25 Bridge Conventions You Should Know
- Author: Barbara Seagram, Marc Smith
- Language: English
- Genre: Contract Bridge
- Published: 1999 (Master Point Press)
- Publication place: Canada
- Media type: Print
- Pages: 224
- ISBN: 978-1-894154-07-9

= 25 Bridge Conventions You Should Know =

Book by Barbara Seagram

25 Bridge Conventions You Should Know is a book on contract bridge co-written by Canadian teacher and author Barbara Seagram and British player and author Marc Smith. It was published by Master Point Press in 1999.

The book is aimed at beginners, with each chapter outlining a single convention, including takeout doubles, negative doubles, and cuebid raises. All chapters are followed by a quiz.

Since its publication, the book has sold over 300,000 copies, and won the American Bridge Teachers' Association Book of the Year (Student) award. It has also been translated into French, Japanese and German.
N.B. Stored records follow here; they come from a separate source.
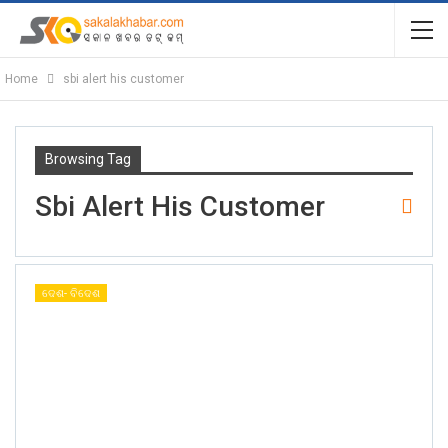
Home
sbi alert his customer
Browsing Tag
Sbi Alert His Customer
ଦେଶ- ବିଦେଶ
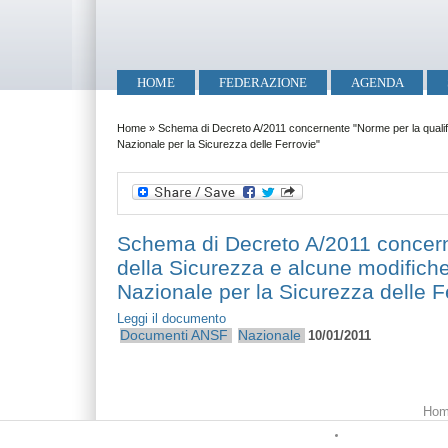
Salta al contenuto principale
Skip to search
Menu principale
HOME
FEDERAZIONE
AGENDA
Tu sei qui
Home
»
Schema di Decreto A/2011 concernente "Norme per la qualific
Nazionale per la Sicurezza delle Ferrovie"
Schema di Decreto A/2011 concerne
della Sicurezza e alcune modifiche
Nazionale per la Sicurezza delle F
Leggi il documento
Documenti ANSF
Nazionale
10/01/2011
Menu principale
Hom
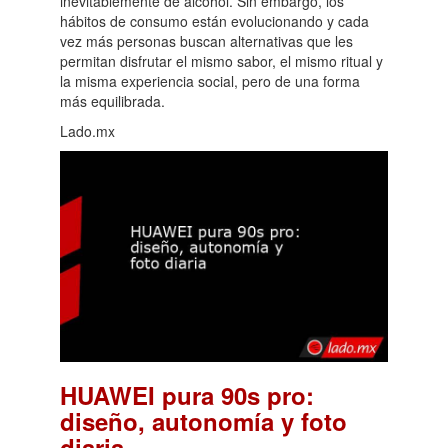
inevitablemente de alcohol. Sin embargo, los
hábitos de consumo están evolucionando y cada
vez más personas buscan alternativas que les
permitan disfrutar el mismo sabor, el mismo ritual y
la misma experiencia social, pero de una forma
más equilibrada.
Lado.mx
HUAWEI pura 90s pro:
diseño, autonomía y foto
.
diaria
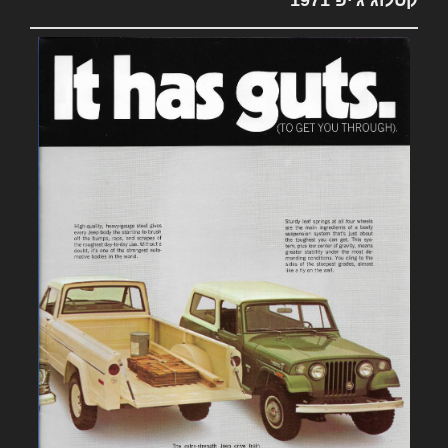
קטלוג ג'יפ 1971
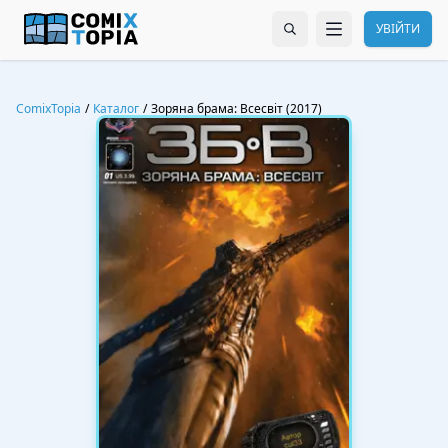
УВІЙТИ
ComixTopia
/
Каталог
/
Зоряна брама: Всесвіт (2017)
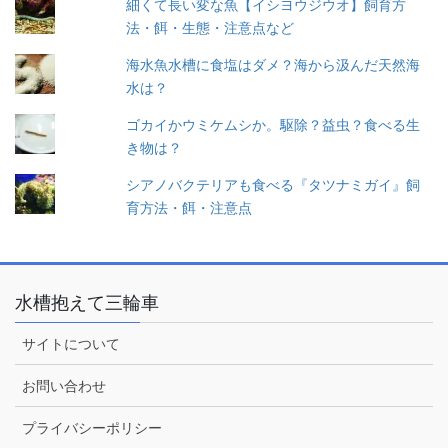
細くて長い変な魚【イシヨウジウオ】飼育方
法・餌・生態・注意点など
海水魚水槽に食塩はダメ？海から汲んだ天然海
水は？
ゴカイかウミケムシか。駆除？益虫？食べる生
き物は？
シアノバクテリアも食べる『タツナミガイ』飼
育方法・餌・注意点
水槽抱えて三輪車
サイトについて
お問い合わせ
プライバシーポリシー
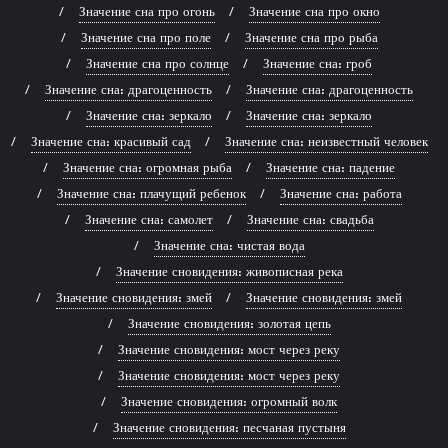
Значение сна про огонь
Значение сна про окно
Значение сна про поле
Значение сна про рыба
Значение сна про солнце
Значение сна: гроб
Значение сна: драгоценность
Значение сна: драгоценность
Значение сна: зеркало
Значение сна: зеркало
Значение сна: красивый сад
Значение сна: неизвестный человек
Значение сна: огромная рыба
Значение сна: падение
Значение сна: плачущий ребенок
Значение сна: работа
Значение сна: самолет
Значение сна: свадьба
Значение сна: чистая вода
Значение сновидения: живописная река
Значение сновидения: змей
Значение сновидения: змей
Значение сновидения: золотая цепь
Значение сновидения: мост через реку
Значение сновидения: мост через реку
Значение сновидения: огромный волк
Значение сновидения: песчаная пустыня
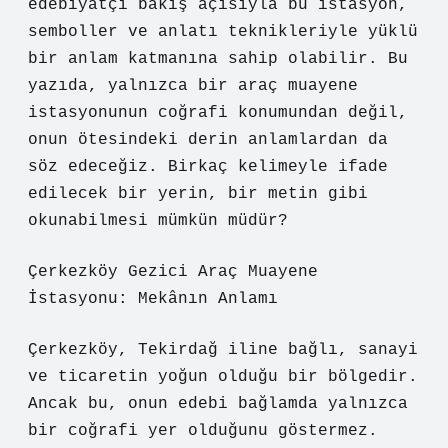
edebiyatçı bakış açısıyla bu istasyon,
semboller ve anlatı teknikleriyle yüklü
bir anlam katmanına sahip olabilir. Bu
yazıda, yalnızca bir araç muayene
istasyonunun coğrafi konumundan değil,
onun ötesindeki derin anlamlardan da
söz edeceğiz. Birkaç kelimeyle ifade
edilecek bir yerin, bir metin gibi
okunabilmesi mümkün müdür?
Çerkezköy Gezici Araç Muayene
İstasyonu: Mekânın Anlamı
Çerkezköy, Tekirdağ iline bağlı, sanayi
ve ticaretin yoğun olduğu bir bölgedir.
Ancak bu, onun edebi bağlamda yalnızca
bir coğrafi yer olduğunu göstermez.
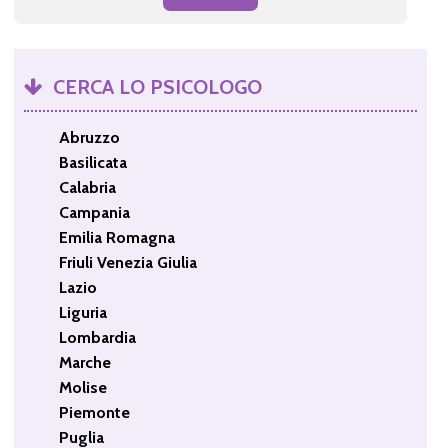
CERCA LO PSICOLOGO
Abruzzo
Basilicata
Calabria
Campania
Emilia Romagna
Friuli Venezia Giulia
Lazio
Liguria
Lombardia
Marche
Molise
Piemonte
Puglia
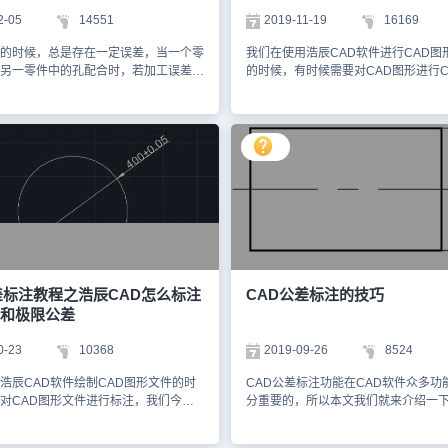
 （2）点击【确定】即可完成公差标
下所示： 上述CAD教程中小编给大家
2-05
14551
2019-11-19
16169
所示： 以上CAD教程就是CAD公差标
浩辰CAD软件中标注公差尺寸的具体
的方法，希望对大家有所帮助。对此感
你学会了吗？各位小伙伴在CAD绘图
的时候，总是存在一定误差，当一个零
我们在使用浩辰CAD软件进行CAD图
师小伙伴们可以关注浩辰CAD官网教
CAD公差标注的话可以参考上述步骤
另一零件中的孔配合时，若加工误差过
的时候，有时候需要对CAD图形进行C
编会在后续课程中给大家逐一分享。
多相关CAD教程请持续关注浩辰CAD
现配合效果变差甚至无法配合的情况。
注，今天小编就来给大家介绍一下。 
程专区哦！
生产中，常常要求制造出的一批带轴和
CAD几何公差？ 几何公差，又称为形
，在装配时不经挑选和修配，任意取
有位置公差、标注形状的功能。其中
的配合都能达到预期的配合性质，满足
标注形式，包含指引线、特征符号、
这种性能称互换性。零件的互换性是由
符合等内容。 今天，小编来给大家讲
标注来实现的。 一、配合及互换性 注
公差标注的具体方法步骤。 浩辰CAD
定，轴和孔的定义如下： 轴：通常，
注操作方法 首先，启动几何公差标注的
柱形外表面，也包括非圆柱形外表面
输入快捷命令操作：TOL 2)在命令行
平面或切面形成的被包容面）。 孔：
TOLERANCE指令，按回车键进行确认
件的圆柱形内表面，也包括非圆柱形内
界面菜单栏上的“标注”-“公差”选项。 
二平行平面或切面形成的包容面）。
能区中的“标注”-“公差”选项。 5)点
差（简称公差）的基本概念 1.基本尺
的“默认”-“注释”-“公差”选项。 下面
差标注教程之浩辰CAD怎么标注
CAD公差标注的技巧
要求所确定的尺寸，如图中的φ30为基
家讲解一下如何标注如下图所示中凸
和极限公差
.实际尺寸 通过测量获得的某一孔、轴
寸。 1、打开CAD软件，打开相关文
果实际尺寸大于最小极限尺寸并小于最
图为例进行讲解。 2、点击界面功能区中的“默认”-
0-23
10368
2019-09-26
8524
，则尺寸为合格尺寸。3.极限尺寸 一
“注释”-“标注样式”选项，系统会自动
许的尺寸的两个极端。 最大极限尺
管理器”。 3、点击“新建”按钮，在弹
浩辰CAD软件绘制CAD图形文件的时
CAD公差标注功能在CAD软件众多功
允许的最大尺寸。 最小极限尺寸：孔
新标注样式”对话框中，点击“用于”的
对CAD图形文件进行标注，我们今天
分重要的，所以本文我们就来介绍一下
最小尺寸。 4.尺寸偏差（简称偏差）
择“线性标注”的选项。 4、点击“继续”
解一下关于CAD公差标注的内容。 浩
公差标注的功能。 方法一： 使用
其基本尺寸的代数差。偏差有正值、负
建标注样式”的对话框中，我们选择“符
对称公差和极限公差方法一 首先，大
本标注 在执行线性尺寸标注命令后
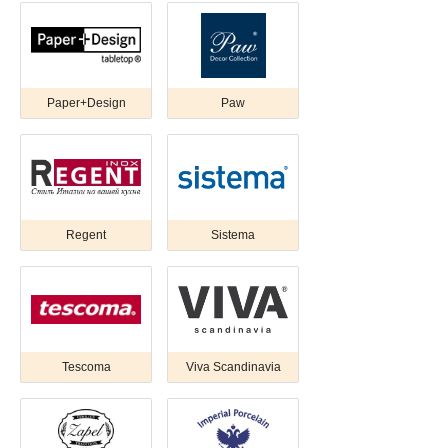
Paper+Design
Paw
Regent
Sistema
Tescoma
Viva Scandinavia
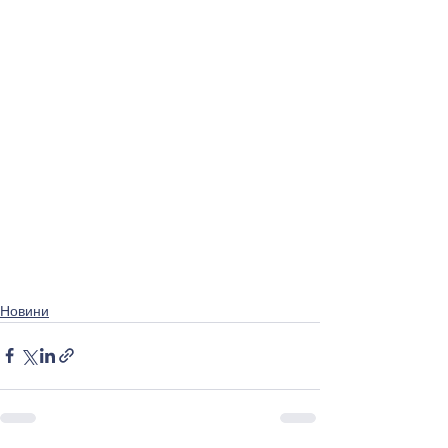
Новини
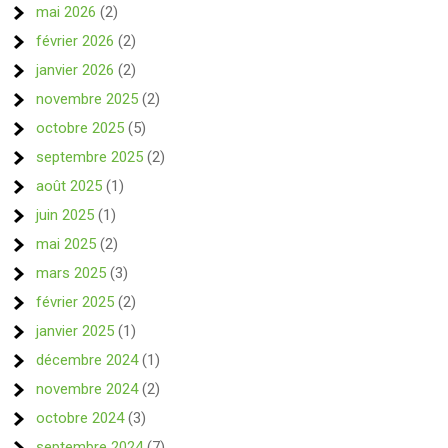
mai 2026
(2)
février 2026
(2)
janvier 2026
(2)
novembre 2025
(2)
octobre 2025
(5)
septembre 2025
(2)
août 2025
(1)
juin 2025
(1)
mai 2025
(2)
mars 2025
(3)
février 2025
(2)
janvier 2025
(1)
décembre 2024
(1)
novembre 2024
(2)
octobre 2024
(3)
septembre 2024
(7)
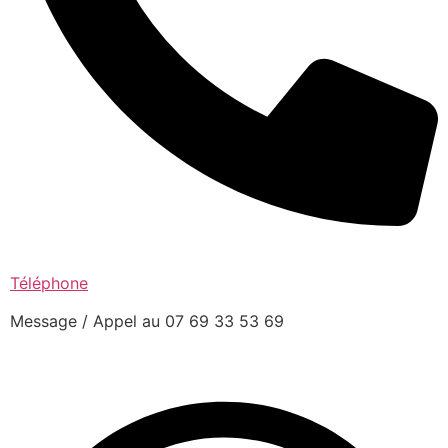
Téléphone
Message / Appel au 07 69 33 53 69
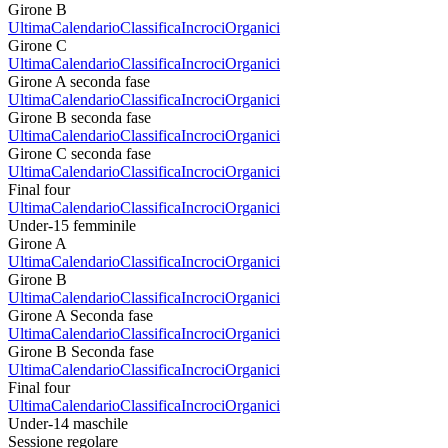
Girone B
Ultima
Calendario
Classifica
Incroci
Organici
Girone C
Ultima
Calendario
Classifica
Incroci
Organici
Girone A seconda fase
Ultima
Calendario
Classifica
Incroci
Organici
Girone B seconda fase
Ultima
Calendario
Classifica
Incroci
Organici
Girone C seconda fase
Ultima
Calendario
Classifica
Incroci
Organici
Final four
Ultima
Calendario
Classifica
Incroci
Organici
Under-15 femminile
Girone A
Ultima
Calendario
Classifica
Incroci
Organici
Girone B
Ultima
Calendario
Classifica
Incroci
Organici
Girone A Seconda fase
Ultima
Calendario
Classifica
Incroci
Organici
Girone B Seconda fase
Ultima
Calendario
Classifica
Incroci
Organici
Final four
Ultima
Calendario
Classifica
Incroci
Organici
Under-14 maschile
Sessione regolare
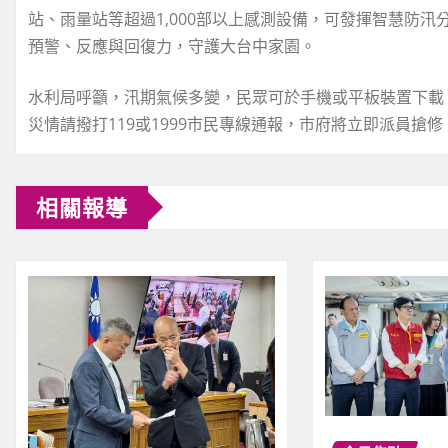
站、雨量站等超過1,000部以上感測設備，可發揮智慧防
預警、反應與回復力，守護大台中家園。
水利局呼籲，汛期氣候多變，民眾可於手機或平板裝置下載
災情請撥打119或1999市民專線通報，市府將立即派員搶
相關報導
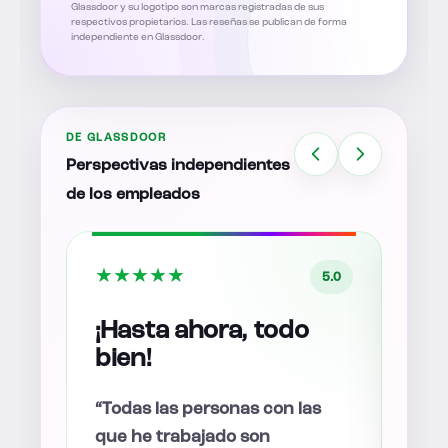
Glassdoor y su logotipo son marcas registradas de sus
respectivos propietarios. Las reseñas se publican de forma
independiente en Glassdoor.
DE GLASSDOOR
Perspectivas independientes
de los empleados
★
★
★
★
★
★
★
5.0
5.0
¡Hasta ahora, todo
Un 
bien!
co
op
“Todas las personas con las
que he trabajado son
“El 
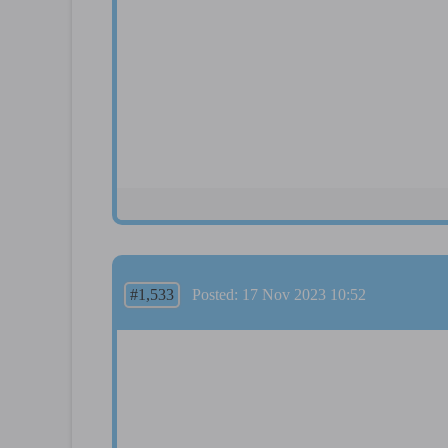
#1,533
Posted: 17 Nov 2023 10:52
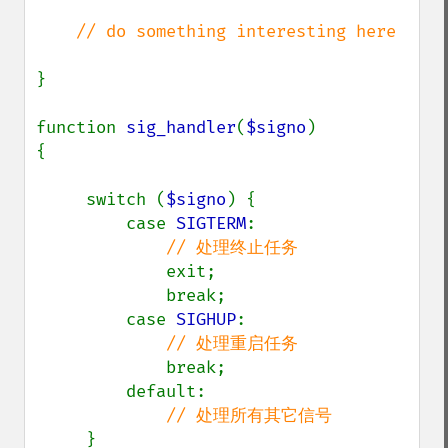
// do something interesting here

}

function 
sig_handler
(
$signo
) 

{

     switch (
$signo
) {

         case 
SIGTERM
:

// 处理终止任务

exit;

             break;

         case 
SIGHUP
:

// 处理重启任务

break;

         default:

// 处理所有其它信号

}
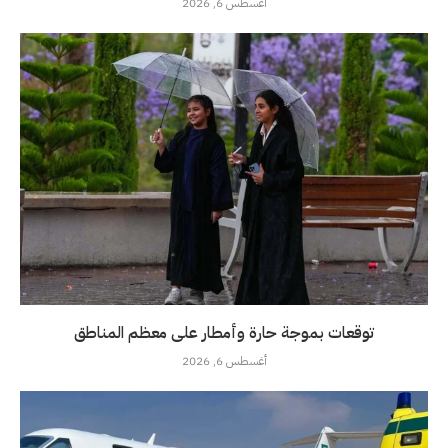
أغسطس 6, 2026
توقعات بموجة حارة وأمطار على معظم المناطق
أغسطس 6, 2026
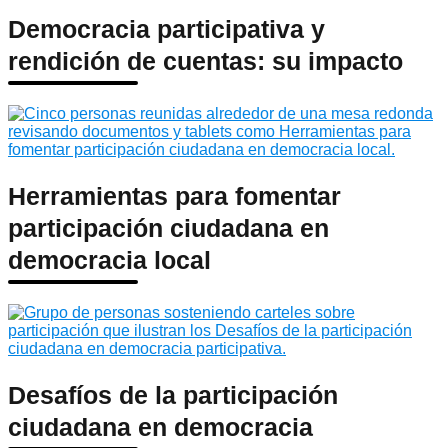
Democracia participativa y
rendición de cuentas: su impacto
Herramientas para fomentar
participación ciudadana en
democracia local
Desafíos de la participación
ciudadana en democracia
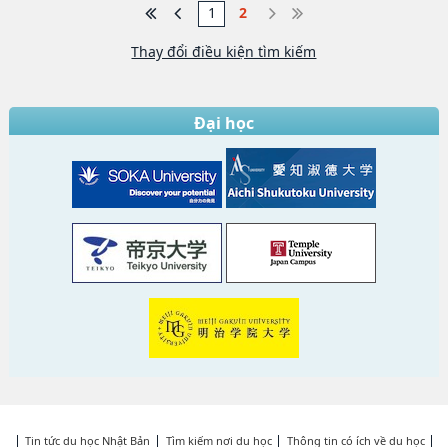
1
2
Thay đổi điều kiện tìm kiếm
Đại học
Tin tức du học Nhật Bản
Tìm kiếm nơi du học
Thông tin có ích về du học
In 2022, the book was updated and revised by Master Point Press. The new edition, while retaining the approach and features that made the original so popular, carefully revised each convention in the book to reflect changes that have occurred over the past 20 years. Additional material by David Bird, taken from 25 More Bridge Conventions You Should Know, as well as a new chapter on Meckwell, appear in this new edition.